Navy: Sub worker set fire so he could leave early

Navy: Sub worker set fire so he could leave early

July 24th, 2012 by Associated Press in Local - Breaking News

This April 26, 2004 file photo provided by the U.S. Navy, shows the USS Miami SSN 755, in Fort Lauderdale, Fla. Civilian employee Casey James Fury, 24, of Portsmouth, N.H., is scheduled for a hearing in Portland, Maine on Monday, July 23, 2012 on charges of setting a fire aboard the submarine while it was in dry dock at the Portsmouth Naval Shipyard in Kittery, Maine on May 23, and setting a second fire outside the sub on June 16. (AP Photo/U.S. Navy, PH2 Kevin Langford)

Photo by Associated Press/Times Free Press.

CLARKE CANFIELD

PORTLAND, Maine (AP) - Navy investigators have determined that a civilian laborer set a fire that caused $400 million in damage to a nuclear-powered submarine because he had anxiety and wanted to get out of work early.

Casey James Fury of Portsmouth, N.H., faces up to life in prison if convicted of two counts of arson in the fire aboard the USS Miami attack submarine while it was in dry dock May 23 and a second blaze outside the sub on June 16.

The 24-year-old Casey was taking medications for anxiety and depression and told investigators he set the fires so he could get out of work, according a seven-page affidavit filed Monday in U.S. District Court in Portland.

Fury made his first court appearance Monday afternoon but did not enter a plea.

Magistrate Judge John Rich III scheduled a combined detention and probable cause hearing for next month. The U.S. attorney's office has filed a motion asking that Fury be held without bail.

Fury's federal public defender, David Beneman, did not speak in court and earlier in the day declined to comment to The Associated Press.

People who appeared to be family members attended the hearing but also declined to comment.

The Miami was in dry dock at Portsmouth Naval Shipyard in Kittery, Maine, for an overhaul when the fire damaged the torpedo room and command area inside the forward compartment. It took more than 12 hours to extinguish.

A second fire was reported June 16 on the dry dock cradle on which the Miami rests, but there was no damage and no injuries.

Fury, who was working on the sub as a painter and sandblaster, initially denied starting the fires but eventually acknowledged his involvement, the affidavit states.

He admitted setting the May 23 fire, which caused an estimated $400 million in damage, while taking a lie-detector test and being told by the examiner he wasn't being truthful.

Fury told Timothy Bailey, an agent for the Naval Criminal Investigative Service, that "his anxiety started getting really bad," so he grabbed his cigarettes and a lighter, walked up to a bunk room and set fire to some rags on the top bunk.

The Navy originally said the fire started when an industrial vacuum cleaner sucked up a heat source that ignited debris inside.

Fury said he set the second fire after getting anxious over a text-message exchange with an ex-girlfriend about a man she had started seeing, according to the affidavit. He wanted to leave work early, so he took some alcohol wipes and set them on fire outside the submarine.

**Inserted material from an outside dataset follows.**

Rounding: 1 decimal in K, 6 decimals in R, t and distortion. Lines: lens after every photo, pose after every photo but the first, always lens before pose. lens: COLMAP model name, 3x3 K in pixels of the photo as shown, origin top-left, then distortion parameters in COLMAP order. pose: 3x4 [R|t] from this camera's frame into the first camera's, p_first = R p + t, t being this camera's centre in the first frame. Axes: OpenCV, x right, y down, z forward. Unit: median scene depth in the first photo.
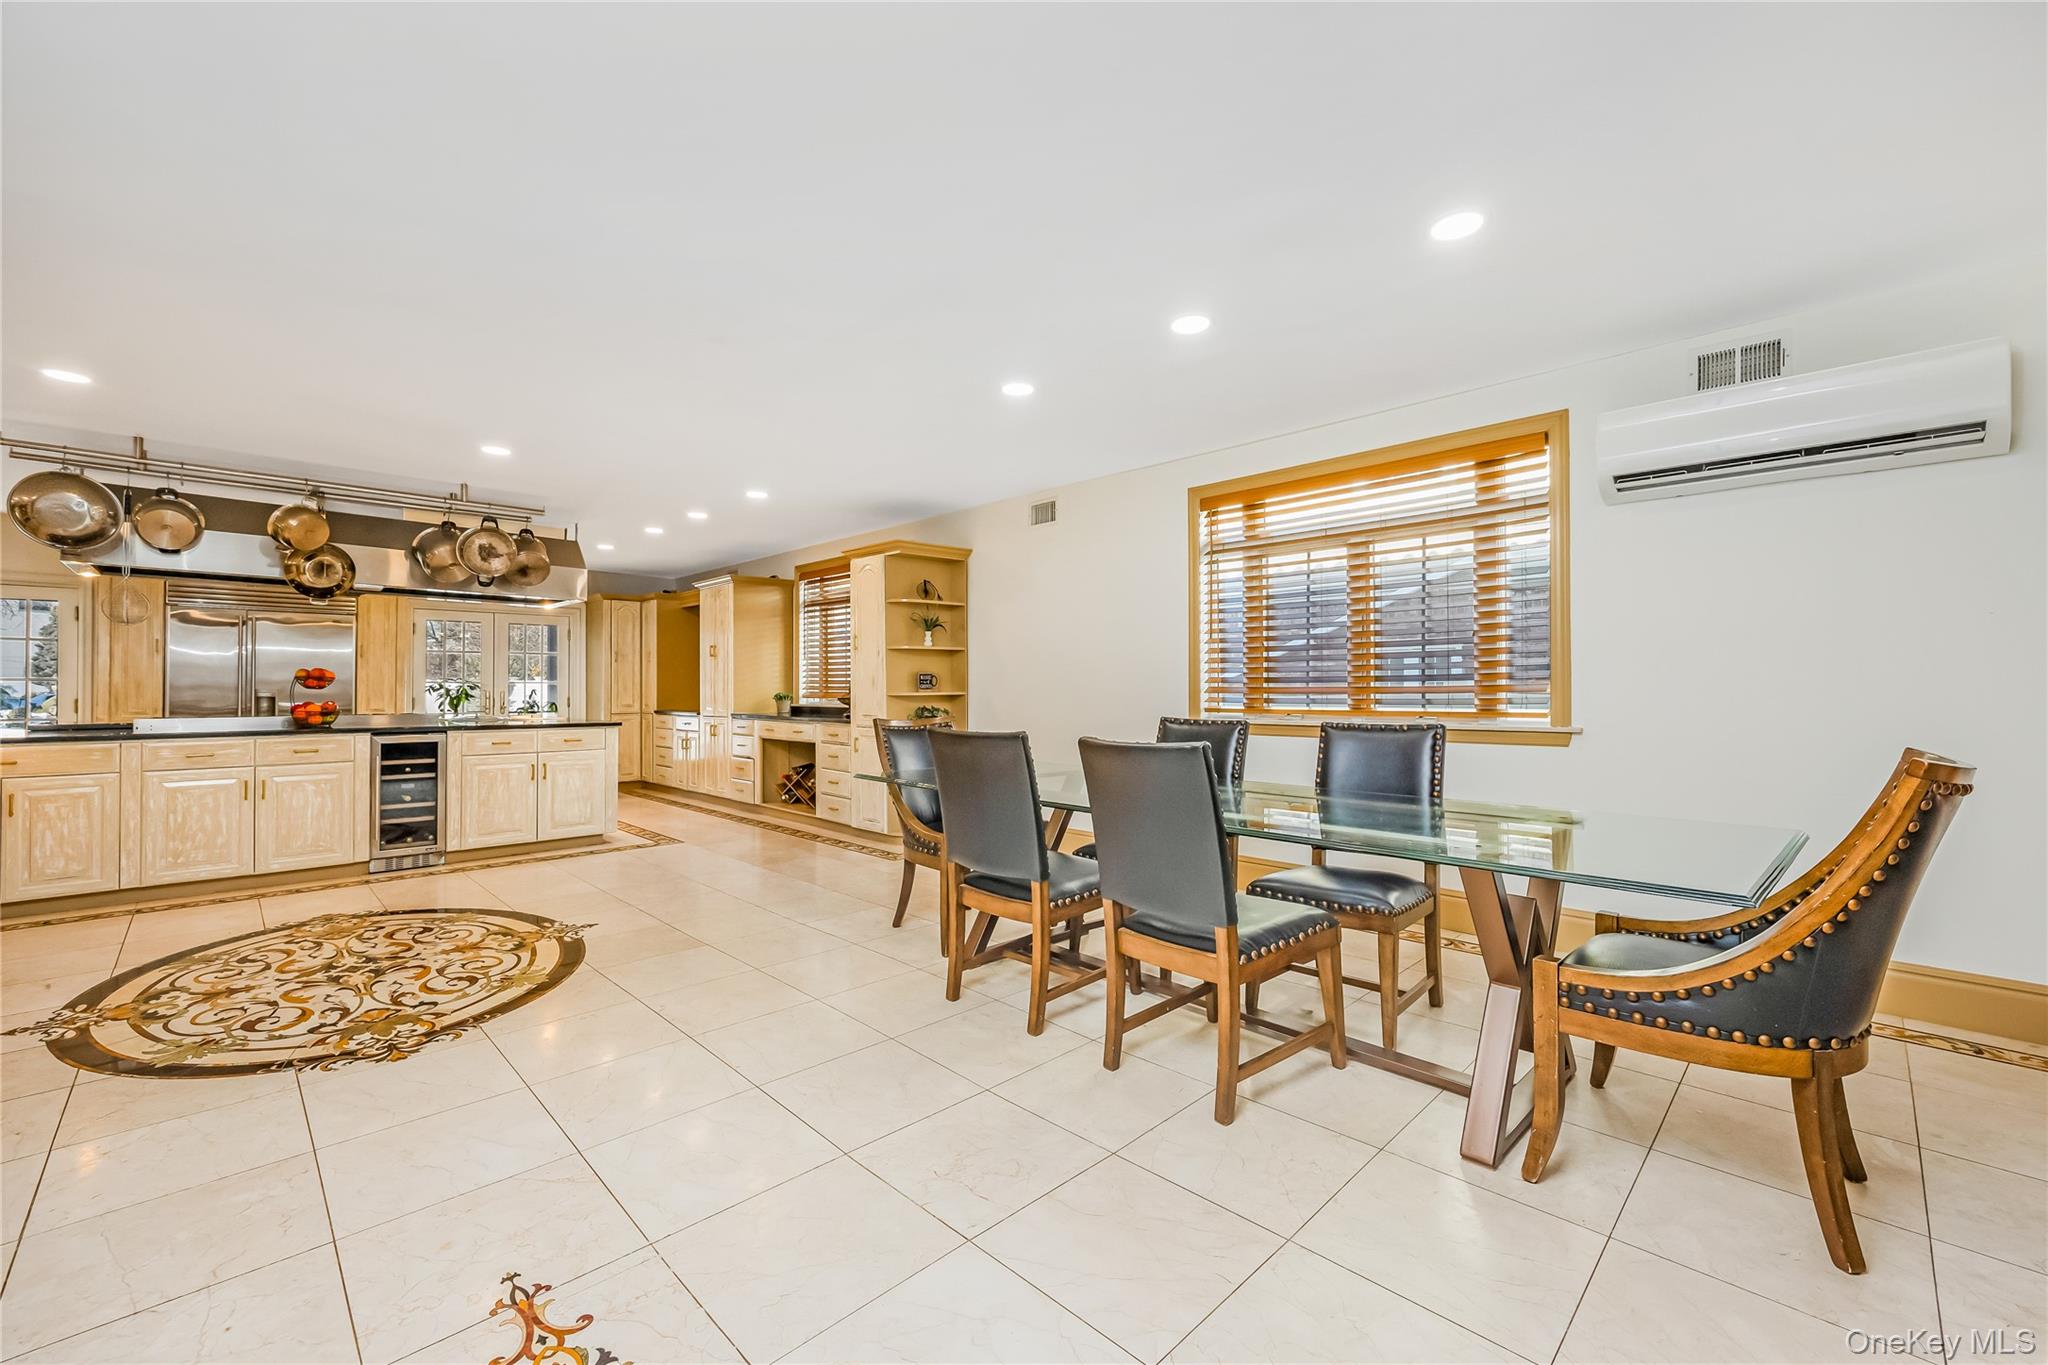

Fury said he initially lied about setting the fires "because he was scared and because everything was blurry to him and his memory was impacted due to his anxiety and the medication he was taking at the time," according to the affidavit.

Fury told NCIS agent Jeremy Gauthier that he was taking three medications for anxiety, depression and sleep, and a fourth for allergies. He checked himself into an in-patient mental health facility on June 21 and checked himself out two days later, the affidavit reads.

If convicted of either charge, Fury could face life imprisonment and a fine of up to $250,000 and be ordered to pay restitution, officials said.